We evaluated the performance of a novel capillary isoelectric focusing (CIEF) application for hemoglobinopathy screening on the recently introduced V8 E-Class platform.
Analytical performance of the V8 E-Class was evaluated and included assessment of hemoglobin A2 (HbA2) imprecision; linearity for HbA2, fetal hemoglobin (HbF), and sickle hemoglobin (HbS); and carryover for HbS. Furthermore, a method comparison with the Minicap Flex Piercing (Sebia, Lisses, France), the Variant Classic (Bio-Rad Laboratories, Hercules, CA), and the G8 (Tosoh Europe, Amsterdam, the Netherlands) was done to assess analytical and clinical concordance.

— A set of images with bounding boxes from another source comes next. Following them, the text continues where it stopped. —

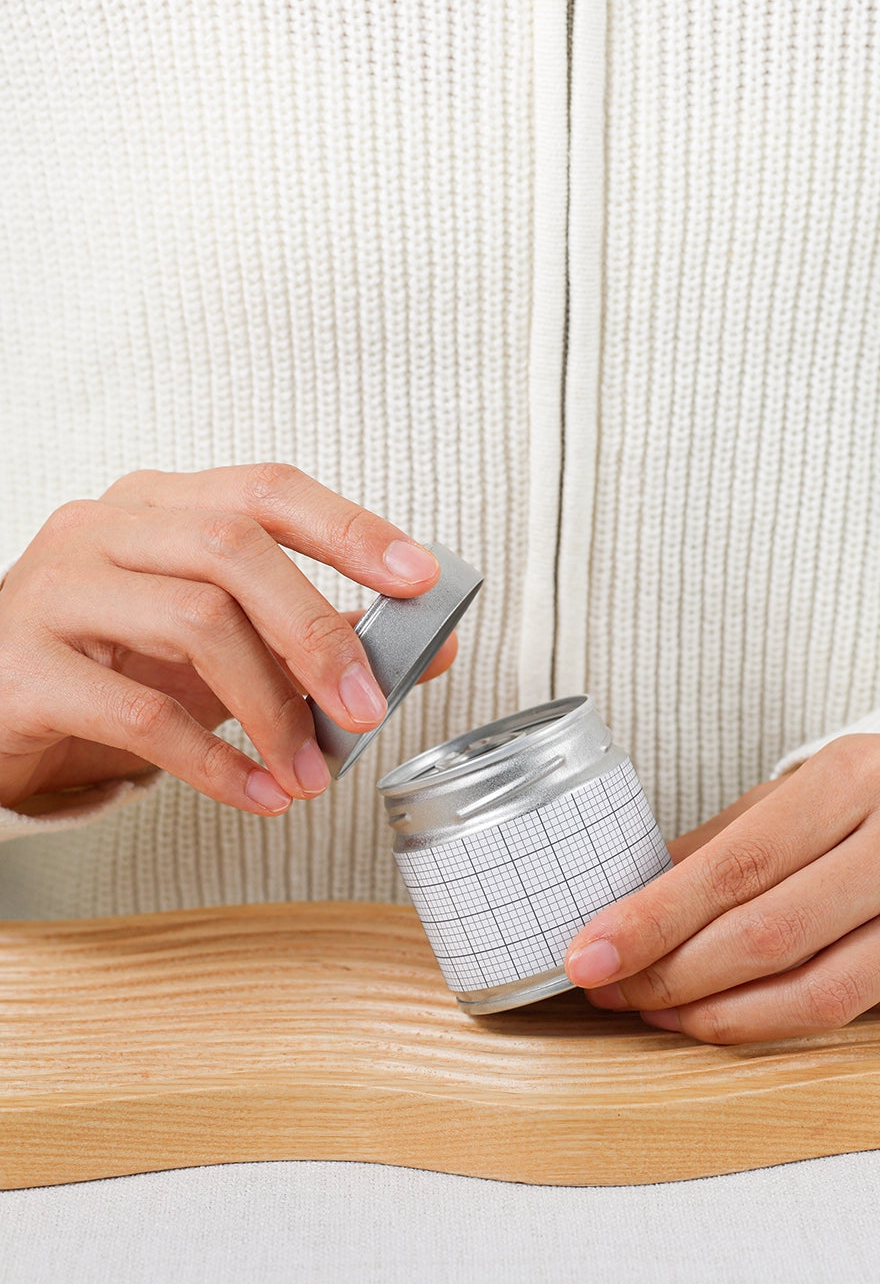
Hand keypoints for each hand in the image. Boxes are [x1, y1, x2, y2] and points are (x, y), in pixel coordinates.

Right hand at [0, 464, 454, 814]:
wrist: (2, 709)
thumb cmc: (116, 663)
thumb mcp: (221, 640)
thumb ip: (315, 635)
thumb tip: (432, 648)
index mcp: (161, 505)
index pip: (266, 491)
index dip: (349, 528)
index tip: (419, 578)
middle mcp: (105, 529)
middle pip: (232, 549)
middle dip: (316, 631)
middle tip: (364, 707)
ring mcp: (56, 590)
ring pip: (192, 621)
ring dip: (270, 708)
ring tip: (308, 771)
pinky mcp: (23, 667)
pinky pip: (138, 713)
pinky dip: (213, 761)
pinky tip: (255, 792)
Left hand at [564, 735, 879, 1042]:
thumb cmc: (875, 799)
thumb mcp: (797, 791)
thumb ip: (718, 844)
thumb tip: (623, 904)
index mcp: (858, 778)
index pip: (736, 864)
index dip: (653, 918)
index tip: (590, 951)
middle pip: (769, 935)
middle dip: (671, 974)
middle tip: (609, 989)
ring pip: (815, 994)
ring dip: (718, 1014)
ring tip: (658, 1013)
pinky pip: (855, 1013)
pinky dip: (776, 1022)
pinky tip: (725, 1016)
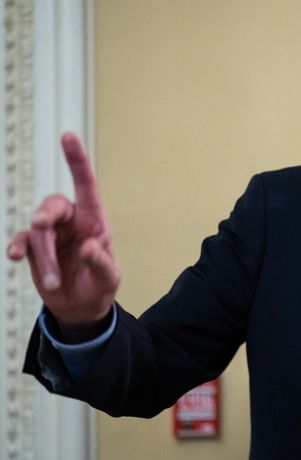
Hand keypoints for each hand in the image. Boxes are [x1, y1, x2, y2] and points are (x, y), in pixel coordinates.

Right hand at [6, 133, 119, 326]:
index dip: (77, 160)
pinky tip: (16, 257)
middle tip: (42, 233)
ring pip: (36, 229)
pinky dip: (18, 248)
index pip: (86, 184)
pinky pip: (21, 240)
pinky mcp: (35, 248)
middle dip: (44, 218)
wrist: (81, 309)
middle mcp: (72, 222)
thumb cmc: (100, 288)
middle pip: (52, 206)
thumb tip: (89, 246)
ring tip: (53, 281)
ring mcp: (52, 234)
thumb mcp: (109, 278)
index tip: (68, 136)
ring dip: (42, 255)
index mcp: (95, 220)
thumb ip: (102, 262)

Total HbA2 imprecision was 3.26% and 3.14% for normal and elevated HbA2 controls and 5.16% and 3.58% for a normal and a heterozygous HbS patient sample, respectively. HbA2, HbF, and HbS showed acceptable linearity, and no carryover was observed. The method comparison showed good analytical concordance (r > 0.95) except for a homozygous HbS subset (r = 0.532-0.704). A comparable phenomenon was seen for the clinical concordance with good agreement in samples without variants (weighted κ > 0.80) but poorer agreement in HbS samples (κ < 0.30).
Good analytical performance was demonstrated for this novel CIEF application for hemoglobinopathy screening. Method comparison showed generally good correlation but highlights the need for standardization. Finally, software optimization could further add to its use for routine hemoglobinopathy screening.